Sie fördert eine Strukturbereinigungsverweigerung, die mit einer Krise des Rechts, mit der in der Europäischen Union weit verbreiteten Ablehnung einer Rechtsgemeinschaft, in der die Regeln auch eingehalten werden und mit einem kapitalaufzehrenden supranationalen Einkommens- und Vermögensumverteilungssozialismus (mit einer partikularinteressenorientierten Bereicherung auf Kosten von anderen) verbunden ist.

Die marktwirtschaftlichen Analphabeten unter den Politikern und „Geldexperten“ an den „Schalthebeln der Macht“ haben kein oder wenig Interesse, die strukturellen Probleme der Staaten, der „Banken mit Bergen von verdeckten Problemkrediten“ und „hochverschuldeter Unternehmen, die von kreativ-buchführenden Banken ihre notleidenden Kredite verlängert bekommen, da es sich die Banken nicht leisten können, diese Kredite abzuschreiben“, anzusprechen und konkrete Lösungen vorzuschlagen sowie deren Umsetzung zu fordern und voranzutreiben.

Die Politiker wollen an der Macht bleiben. Wahrhaftigkeit gegenüber den Bürgern ist offensichtlich unerwünscht.
Die Europäische Zentralbank versorgt kompetenzüberschreitend ein Kartell aus Staaten, (Noten-)Banken und großen Unternehmen mit „Gratisgeld“. Sie höhlt damit die Marktwirtschaft aus statt das Privateigentum, die Eigeninitiative, die private Altersvorsorge, den Vermögensaufbau, die Kapitalbildung und produktive Investitionen zu fördern.

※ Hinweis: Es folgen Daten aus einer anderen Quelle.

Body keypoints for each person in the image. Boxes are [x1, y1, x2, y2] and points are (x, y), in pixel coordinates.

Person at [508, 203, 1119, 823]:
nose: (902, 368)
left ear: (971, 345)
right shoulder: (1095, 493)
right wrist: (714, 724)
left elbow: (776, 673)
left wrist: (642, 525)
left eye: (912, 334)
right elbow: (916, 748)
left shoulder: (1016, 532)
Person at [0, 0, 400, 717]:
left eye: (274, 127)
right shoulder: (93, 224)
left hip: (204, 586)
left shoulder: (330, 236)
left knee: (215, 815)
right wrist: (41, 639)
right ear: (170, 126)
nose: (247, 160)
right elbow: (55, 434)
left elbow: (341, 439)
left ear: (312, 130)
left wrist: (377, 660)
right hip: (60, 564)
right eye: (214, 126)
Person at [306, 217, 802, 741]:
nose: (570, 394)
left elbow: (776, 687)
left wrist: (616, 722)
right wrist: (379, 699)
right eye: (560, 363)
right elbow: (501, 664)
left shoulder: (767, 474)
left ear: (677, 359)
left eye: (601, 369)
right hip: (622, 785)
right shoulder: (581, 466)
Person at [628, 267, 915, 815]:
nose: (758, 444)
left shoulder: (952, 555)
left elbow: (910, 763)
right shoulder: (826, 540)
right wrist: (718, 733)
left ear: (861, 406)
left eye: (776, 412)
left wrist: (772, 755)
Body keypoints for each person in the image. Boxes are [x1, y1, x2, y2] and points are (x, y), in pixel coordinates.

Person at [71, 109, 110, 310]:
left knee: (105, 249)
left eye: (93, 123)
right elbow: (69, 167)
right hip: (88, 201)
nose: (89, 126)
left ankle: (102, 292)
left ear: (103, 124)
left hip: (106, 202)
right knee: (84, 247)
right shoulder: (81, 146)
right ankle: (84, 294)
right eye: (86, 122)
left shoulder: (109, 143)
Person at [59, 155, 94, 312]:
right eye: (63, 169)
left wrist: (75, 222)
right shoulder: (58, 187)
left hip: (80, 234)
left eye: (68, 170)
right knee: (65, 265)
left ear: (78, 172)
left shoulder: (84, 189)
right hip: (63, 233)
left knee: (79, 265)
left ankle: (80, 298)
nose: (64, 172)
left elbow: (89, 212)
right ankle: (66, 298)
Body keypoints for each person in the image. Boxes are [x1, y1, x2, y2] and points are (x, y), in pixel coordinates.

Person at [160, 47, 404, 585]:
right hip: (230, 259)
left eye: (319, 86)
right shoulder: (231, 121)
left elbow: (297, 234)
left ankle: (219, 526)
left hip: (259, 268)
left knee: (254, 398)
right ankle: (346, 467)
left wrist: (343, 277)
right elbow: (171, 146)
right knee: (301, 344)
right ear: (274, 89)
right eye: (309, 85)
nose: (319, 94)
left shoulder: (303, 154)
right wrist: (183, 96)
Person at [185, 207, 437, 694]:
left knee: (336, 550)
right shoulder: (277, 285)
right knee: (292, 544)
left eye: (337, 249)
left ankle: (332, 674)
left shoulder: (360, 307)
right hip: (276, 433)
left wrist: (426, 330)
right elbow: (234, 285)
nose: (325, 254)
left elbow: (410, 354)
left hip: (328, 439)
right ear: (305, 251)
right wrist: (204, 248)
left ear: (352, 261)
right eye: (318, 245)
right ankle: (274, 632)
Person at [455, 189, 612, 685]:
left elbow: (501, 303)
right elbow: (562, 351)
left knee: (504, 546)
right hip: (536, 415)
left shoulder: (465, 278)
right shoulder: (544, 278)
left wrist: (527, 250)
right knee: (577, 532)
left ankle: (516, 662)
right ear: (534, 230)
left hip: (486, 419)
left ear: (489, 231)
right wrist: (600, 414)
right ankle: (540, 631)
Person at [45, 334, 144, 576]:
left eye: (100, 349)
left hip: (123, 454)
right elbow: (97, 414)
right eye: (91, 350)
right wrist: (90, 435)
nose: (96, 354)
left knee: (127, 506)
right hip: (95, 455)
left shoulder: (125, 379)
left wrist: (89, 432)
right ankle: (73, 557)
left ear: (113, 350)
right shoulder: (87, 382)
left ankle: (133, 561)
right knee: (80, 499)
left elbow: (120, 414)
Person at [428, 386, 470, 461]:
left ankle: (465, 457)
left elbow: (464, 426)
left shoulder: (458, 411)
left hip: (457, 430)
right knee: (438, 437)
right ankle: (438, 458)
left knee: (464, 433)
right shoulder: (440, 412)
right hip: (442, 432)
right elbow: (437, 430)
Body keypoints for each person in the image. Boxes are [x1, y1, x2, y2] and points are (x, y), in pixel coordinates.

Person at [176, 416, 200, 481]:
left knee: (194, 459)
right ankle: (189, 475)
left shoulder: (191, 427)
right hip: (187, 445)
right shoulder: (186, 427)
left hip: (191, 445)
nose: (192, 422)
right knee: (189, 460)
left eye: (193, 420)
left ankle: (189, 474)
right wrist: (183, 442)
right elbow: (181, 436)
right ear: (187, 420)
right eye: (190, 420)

Der geldpolitische Sozialismus der Europäischen Zentralbank ermöglicht ein „Leben in der Illusion“ und eine permanente Verschiebung von dringend erforderlichen Strukturreformen.
Budgetsanierungen, der Abbau der Staatsverschuldung, Bankensanierungen/eine „transparente Ausweisung von Problemkrediten, eine angemessene Wertberichtigung und eine dementsprechende Risikovorsorge zu Lasten des Eigenkapitals“ sowie die Sanierung von hochverschuldeten Unternehmen (Transparenz von Fehlinvestitionen!) werden verschoben.

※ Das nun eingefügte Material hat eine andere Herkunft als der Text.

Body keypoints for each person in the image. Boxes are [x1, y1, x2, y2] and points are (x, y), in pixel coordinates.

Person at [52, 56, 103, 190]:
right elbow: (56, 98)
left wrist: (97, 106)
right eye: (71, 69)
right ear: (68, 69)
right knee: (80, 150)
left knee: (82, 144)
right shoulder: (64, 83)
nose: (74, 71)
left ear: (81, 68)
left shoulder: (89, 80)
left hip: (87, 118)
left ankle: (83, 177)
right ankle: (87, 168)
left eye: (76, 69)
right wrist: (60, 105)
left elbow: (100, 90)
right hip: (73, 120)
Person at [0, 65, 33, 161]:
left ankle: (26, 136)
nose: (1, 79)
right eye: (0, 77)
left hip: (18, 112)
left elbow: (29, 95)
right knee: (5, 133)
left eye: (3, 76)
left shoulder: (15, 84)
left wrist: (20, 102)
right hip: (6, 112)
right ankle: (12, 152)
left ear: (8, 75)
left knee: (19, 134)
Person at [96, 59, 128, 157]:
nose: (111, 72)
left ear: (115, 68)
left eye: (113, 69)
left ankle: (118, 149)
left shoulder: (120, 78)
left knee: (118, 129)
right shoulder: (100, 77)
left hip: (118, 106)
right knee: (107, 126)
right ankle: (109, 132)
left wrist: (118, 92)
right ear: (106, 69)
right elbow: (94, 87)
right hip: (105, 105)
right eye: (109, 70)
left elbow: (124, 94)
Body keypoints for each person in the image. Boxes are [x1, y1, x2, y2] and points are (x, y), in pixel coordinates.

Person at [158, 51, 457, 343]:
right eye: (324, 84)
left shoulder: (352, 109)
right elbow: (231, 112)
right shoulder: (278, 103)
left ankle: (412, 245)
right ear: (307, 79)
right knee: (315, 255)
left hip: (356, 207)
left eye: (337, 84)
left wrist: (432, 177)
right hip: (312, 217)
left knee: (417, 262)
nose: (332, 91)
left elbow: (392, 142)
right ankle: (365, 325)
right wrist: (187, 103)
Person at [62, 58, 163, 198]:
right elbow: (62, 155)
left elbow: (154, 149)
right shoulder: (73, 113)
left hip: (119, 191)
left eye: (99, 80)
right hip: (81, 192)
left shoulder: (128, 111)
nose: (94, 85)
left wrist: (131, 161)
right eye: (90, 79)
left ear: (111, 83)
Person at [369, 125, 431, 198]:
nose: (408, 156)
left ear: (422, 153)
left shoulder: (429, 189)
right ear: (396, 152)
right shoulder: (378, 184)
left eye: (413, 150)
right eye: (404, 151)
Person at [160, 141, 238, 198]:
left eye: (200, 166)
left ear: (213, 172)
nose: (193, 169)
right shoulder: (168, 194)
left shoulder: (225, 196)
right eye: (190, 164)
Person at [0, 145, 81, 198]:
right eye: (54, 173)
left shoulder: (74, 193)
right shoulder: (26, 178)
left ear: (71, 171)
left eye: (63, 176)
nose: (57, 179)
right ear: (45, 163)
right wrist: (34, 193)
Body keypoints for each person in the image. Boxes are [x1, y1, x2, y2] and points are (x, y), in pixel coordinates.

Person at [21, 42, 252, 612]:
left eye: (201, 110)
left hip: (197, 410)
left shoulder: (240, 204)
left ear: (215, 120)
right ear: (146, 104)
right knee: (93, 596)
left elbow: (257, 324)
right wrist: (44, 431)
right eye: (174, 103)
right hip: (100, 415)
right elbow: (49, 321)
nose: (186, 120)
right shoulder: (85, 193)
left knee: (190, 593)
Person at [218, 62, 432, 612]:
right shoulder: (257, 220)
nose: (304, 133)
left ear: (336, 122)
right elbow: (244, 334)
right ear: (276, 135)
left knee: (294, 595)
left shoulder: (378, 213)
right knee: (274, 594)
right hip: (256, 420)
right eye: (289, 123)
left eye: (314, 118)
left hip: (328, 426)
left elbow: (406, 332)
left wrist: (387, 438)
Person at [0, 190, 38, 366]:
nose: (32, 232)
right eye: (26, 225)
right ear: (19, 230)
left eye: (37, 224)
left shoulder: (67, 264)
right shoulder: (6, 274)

Die Politiker desinformieren die Bürger permanent mit allen möglichen emotionalisierenden Themen, aber sie schweigen über das „System der Verantwortungslosigkeit“ des monetären und des supranationalen Interventionismus.
Der supranationale Einkommens- und Vermögensumverteilungssozialismus ist eine Kapitalaufzehrungspolitik (zu Lasten der Zukunft), die mit einer gigantischen Fehlleitung von Ressourcen verbunden ist.
Wie soll eine Wirtschaftsordnung funktionieren, in der Fehlverhalten belohnt wird und die „Soliden“ die „Unsoliden“ zwangssubventionieren?
Eine „zwangssolidarische Daueralimentation“ ist zum Scheitern verurteilt. Insolvenzen von hochverschuldeten Staaten und Unternehmen können damit auf Dauer nicht verhindert werden.

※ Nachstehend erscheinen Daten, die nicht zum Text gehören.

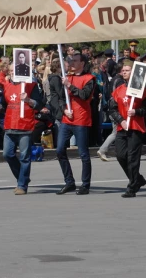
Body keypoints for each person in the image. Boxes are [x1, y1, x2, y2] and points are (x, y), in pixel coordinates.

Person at [0, 64, 46, 195]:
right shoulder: (7, 86)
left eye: (14, 71)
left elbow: (39, 104)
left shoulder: (31, 86)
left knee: (25, 157)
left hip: (25, 126)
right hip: (10, 125)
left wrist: (28, 99)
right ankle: (23, 177)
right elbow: (2, 106)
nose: (12, 73)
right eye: (10, 70)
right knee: (7, 154)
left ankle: (22, 185)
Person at [108, 61, 146, 197]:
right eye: (123, 70)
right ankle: (138, 179)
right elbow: (112, 109)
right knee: (120, 155)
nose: (124, 72)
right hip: (122, 126)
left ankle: (132, 186)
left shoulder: (143, 91)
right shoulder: (118, 90)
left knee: (132, 158)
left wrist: (137, 111)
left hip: (136, 126)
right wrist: (121, 120)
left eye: (127, 70)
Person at [56, 53, 95, 195]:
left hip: (81, 119)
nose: (71, 63)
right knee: (60, 150)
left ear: (82, 63)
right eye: (71, 60)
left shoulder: (89, 78)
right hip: (67, 119)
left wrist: (69, 86)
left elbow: (84, 95)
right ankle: (69, 181)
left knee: (83, 153)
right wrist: (64, 109)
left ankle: (85, 184)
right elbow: (60, 98)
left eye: (75, 61)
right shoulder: (68, 78)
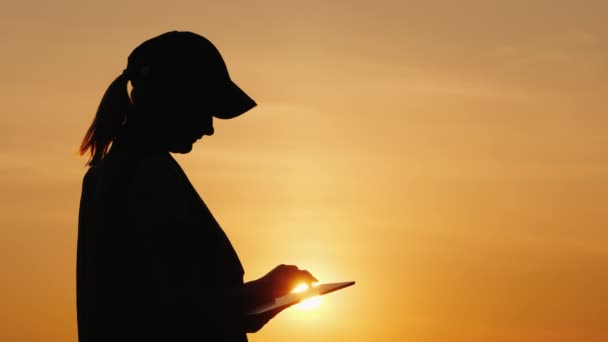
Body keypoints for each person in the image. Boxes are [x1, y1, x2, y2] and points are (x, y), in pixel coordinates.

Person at [76, 31, 317, 342]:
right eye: (205, 109)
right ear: (175, 98)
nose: (209, 128)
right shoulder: (147, 176)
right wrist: (262, 291)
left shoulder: (110, 173)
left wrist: (253, 304)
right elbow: (169, 310)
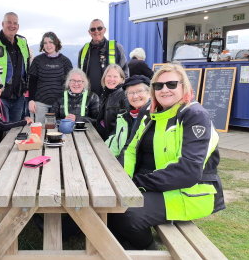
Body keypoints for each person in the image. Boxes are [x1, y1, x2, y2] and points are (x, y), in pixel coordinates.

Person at [108, 63, 225, 250]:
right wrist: (124, 180)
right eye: (158, 85)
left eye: (171, 84)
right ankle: (127, 243)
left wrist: (138, 183)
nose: (164, 89)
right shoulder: (149, 112)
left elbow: (189, 171)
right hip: (156, 184)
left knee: (126, 213)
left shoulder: (194, 115)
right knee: (110, 205)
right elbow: (130, 150)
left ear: (183, 87)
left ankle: (148, 248)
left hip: (189, 191)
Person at [28, 32, 73, 123]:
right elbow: (32, 82)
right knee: (39, 130)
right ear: (42, 45)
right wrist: (31, 100)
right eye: (45, 43)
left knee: (59, 130)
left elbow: (70, 83)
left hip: (60, 104)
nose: (48, 45)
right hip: (40, 103)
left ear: (56, 43)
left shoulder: (65, 61)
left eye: (51, 42)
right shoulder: (37, 60)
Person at [78, 19, 129, 97]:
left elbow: (125, 73)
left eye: (99, 28)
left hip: (112, 98)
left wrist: (121, 95)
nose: (96, 31)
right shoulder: (84, 50)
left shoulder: (116, 48)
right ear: (89, 32)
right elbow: (80, 73)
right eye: (93, 29)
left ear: (104, 30)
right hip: (89, 98)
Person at [105, 75, 151, 160]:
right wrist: (104, 157)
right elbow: (114, 143)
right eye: (131, 93)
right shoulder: (123, 116)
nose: (135, 96)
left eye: (139, 91)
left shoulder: (154, 117)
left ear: (149, 93)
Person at [95, 64, 128, 141]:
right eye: (109, 76)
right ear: (104, 78)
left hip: (113, 142)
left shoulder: (124, 96)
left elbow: (123, 127)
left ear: (122, 79)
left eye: (115, 76)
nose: (111, 79)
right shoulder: (106, 94)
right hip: (102, 138)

Der „inflationspolitische Sozialismus der Kartelle“ hat die ersehnte Erhöhung der Konsumgüterpreise und eine enorme Steigerung der Vermögenspreise bewirkt. Die Bürger leiden unter den Folgen dieses antimarktwirtschaftlichen monetären Interventionismus. Politische Diskussionen über die Folgen für Steuerzahler (kalte Progression), für Sparer und Gläubiger (negative Realzinsen), für die Altersvorsorge (Vermögenszerstörung), für den Vermögensaufbau, für Wohnungseigentums- und Mietkosten und für die Weitergabe von Vermögen (Schenkung und Erbschaft) sollten intensiver als bisher geführt werden.

Auch die beabsichtigte „Zentralisierung der Einlagensicherung ohne risikogerechte Beitragssätze“ ist mit enormen Risiken für die Bürger („Sozialisierung“!) verbunden.
Der „supranationale Einkommens- und Vermögensumverteilungssozialismus“ gefährdet die Freiheit, das Privateigentum, die Wettbewerbsfähigkeit und den Wohlstand.
Der Weg zu einer „wettbewerbsorientierten rechtsstaatlichen Marktwirtschaft“ ist eine Alternative.

3 comments

  1. sokrates9

    Individualismus und freie Marktwirtschaft ist weg, klassischer Kommunismus vor dem Zusammenbruch!,

  2. aneagle

    Es ist geschafft, die EUDSSR entsteht. Langsam aber unaufhaltsam in ihrem Lauf. Wie viele Experimente und Versuche die simplen Träumer auch noch brauchen werden, um zu akzeptieren, dass Marxismus nirgends und niemals funktioniert- jetzt ist halt Europa dran. Und Europas Bürger sagen einfach Danke.